WHAT IS NEEDED:
Write out each line from the data below that includes the word "floor".

DATASET EXCERPTS:
= = =
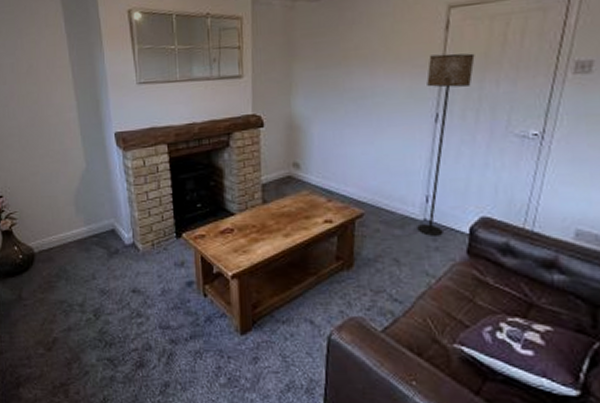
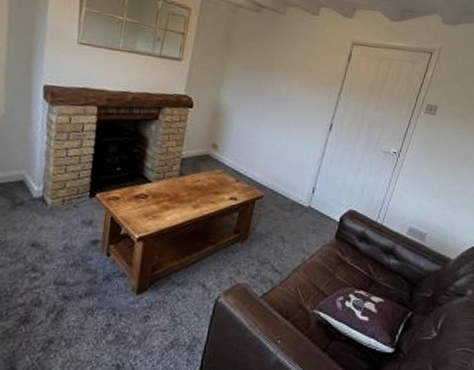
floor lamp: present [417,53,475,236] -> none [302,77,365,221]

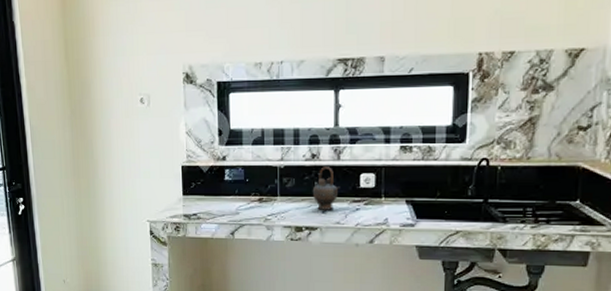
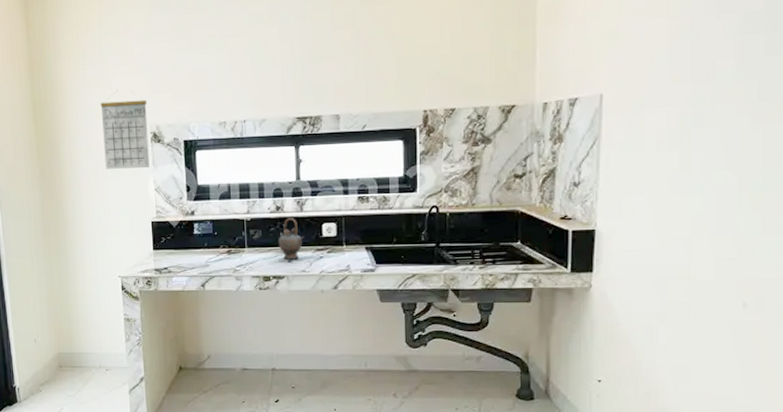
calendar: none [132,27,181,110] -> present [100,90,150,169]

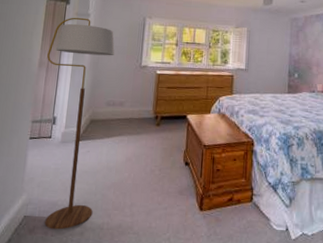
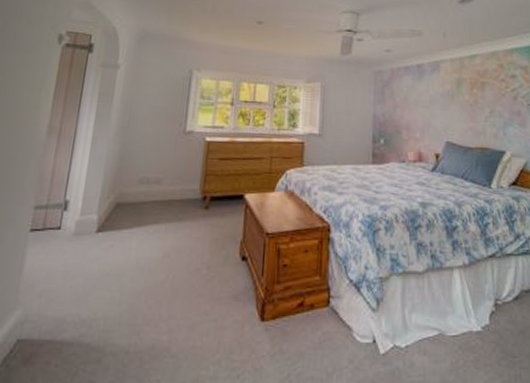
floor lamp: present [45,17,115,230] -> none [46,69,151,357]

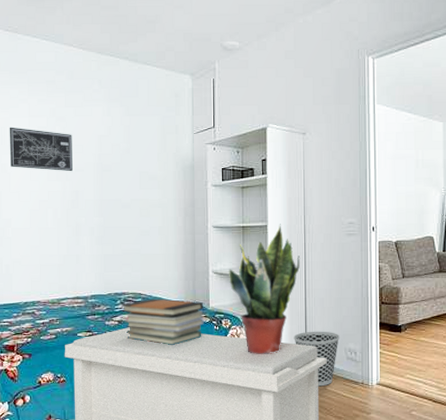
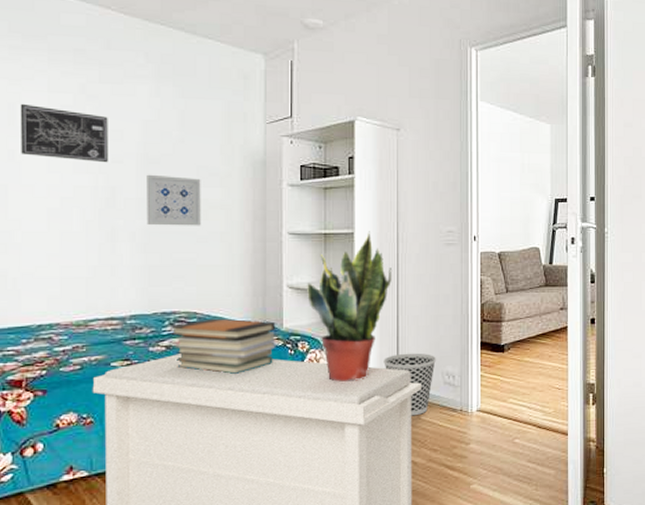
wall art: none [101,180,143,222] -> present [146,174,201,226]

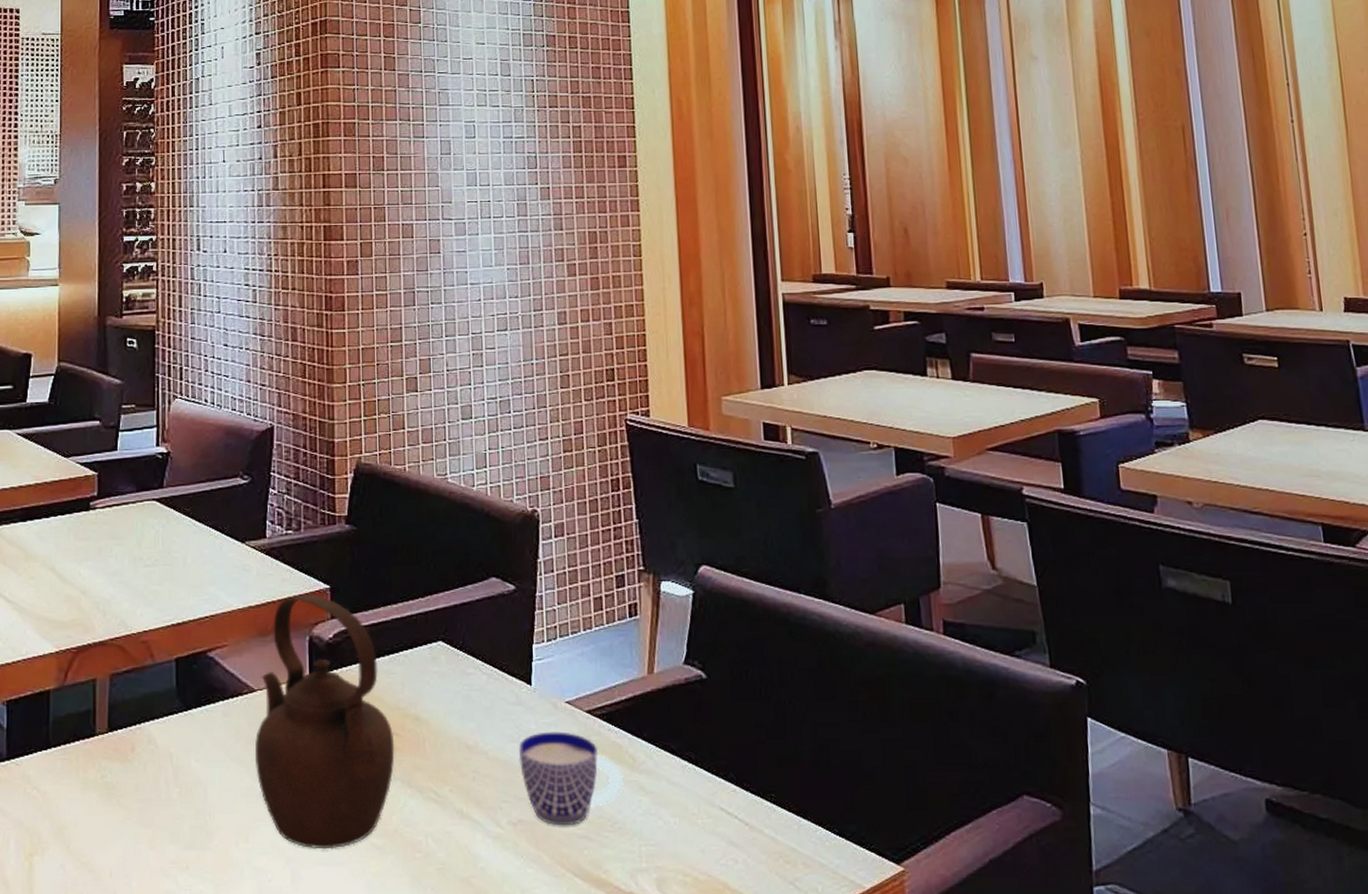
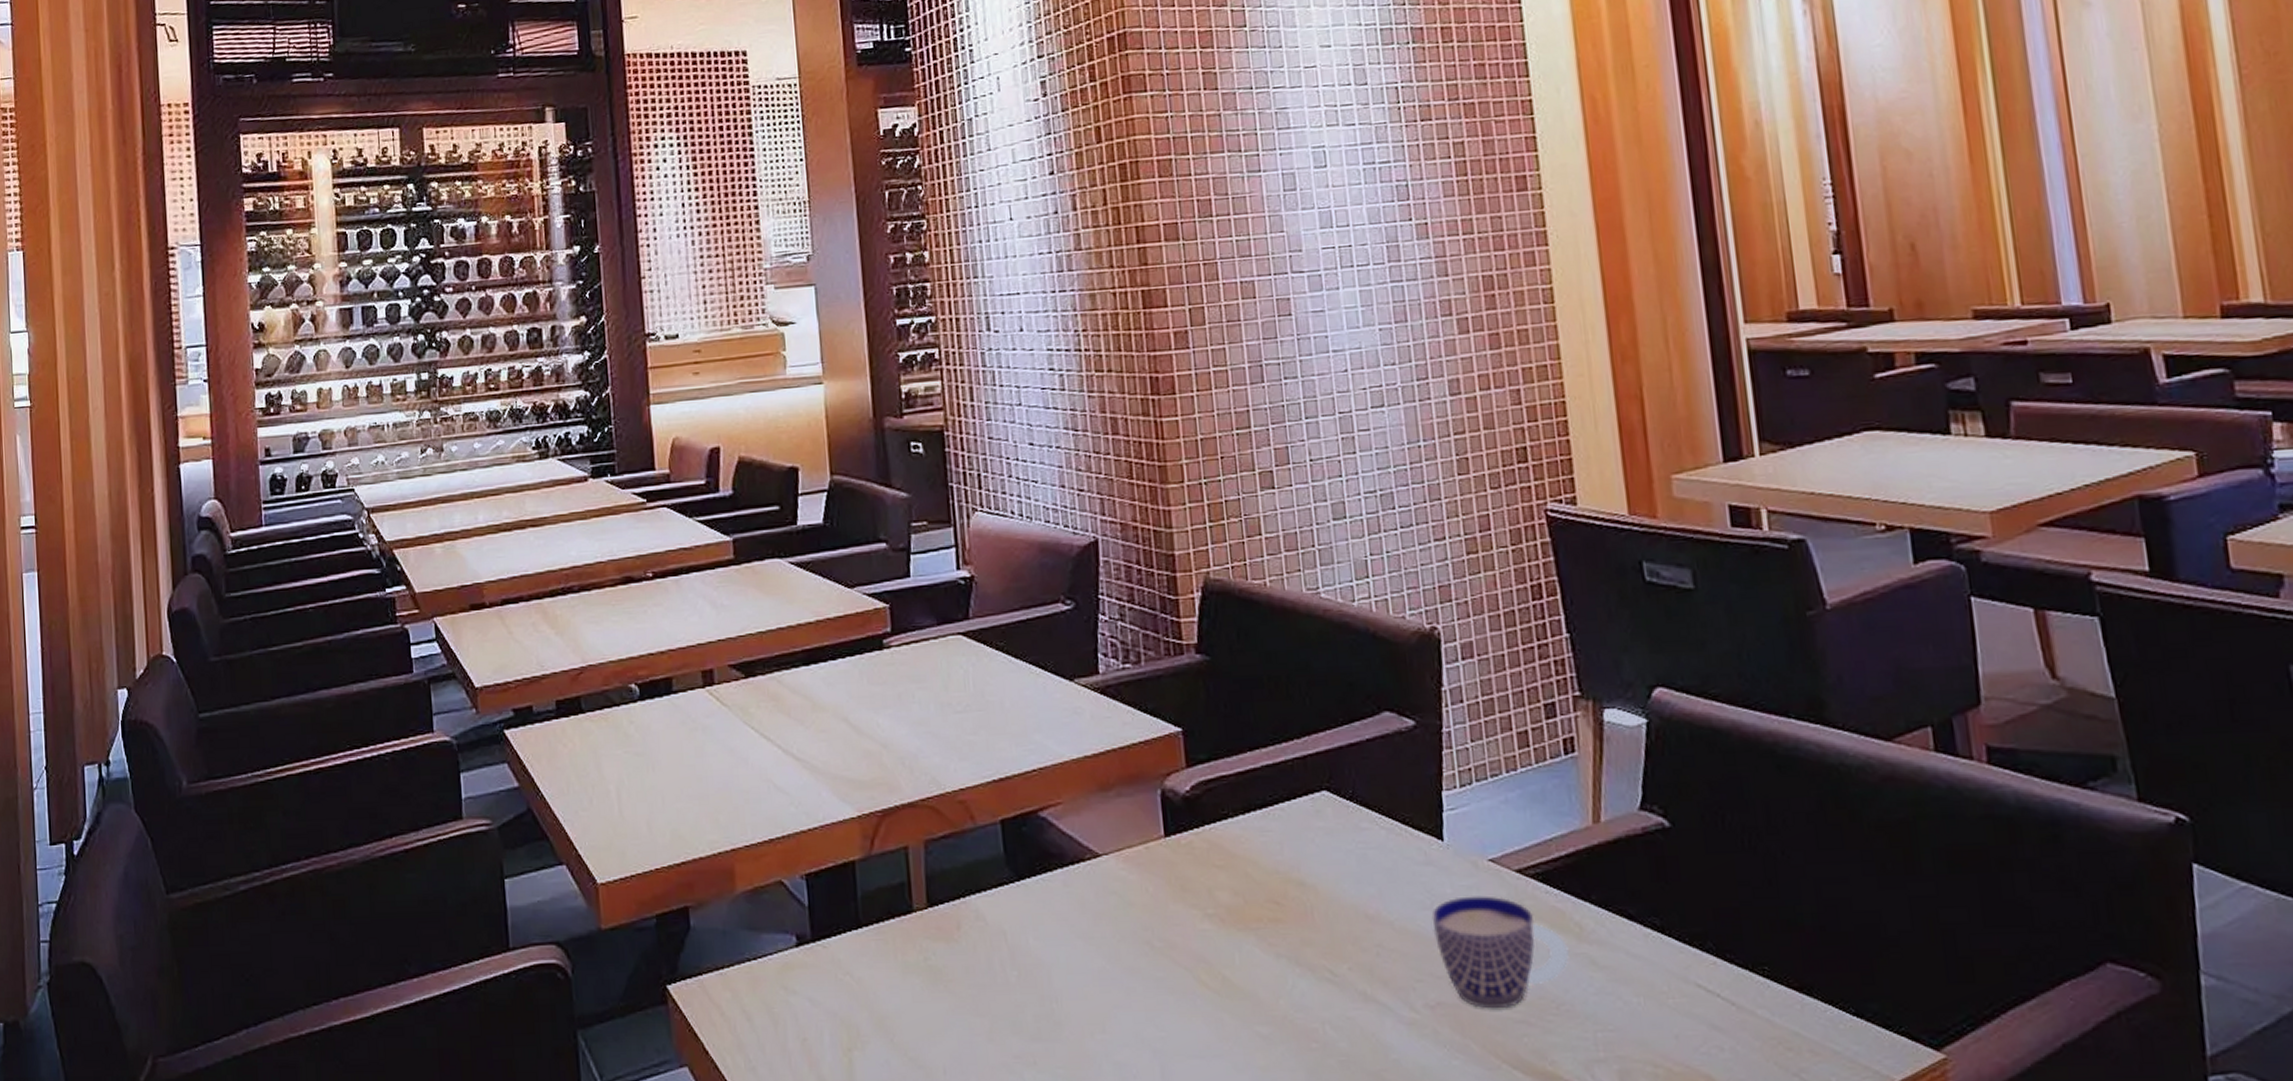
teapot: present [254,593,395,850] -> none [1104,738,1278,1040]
= = =
EXPECTED ANSWER:
floor lamp: present [417,53,475,236] -> none [302,77,365,221]
floor lamp: present [45,17,115,230] -> none [46,69,151,357]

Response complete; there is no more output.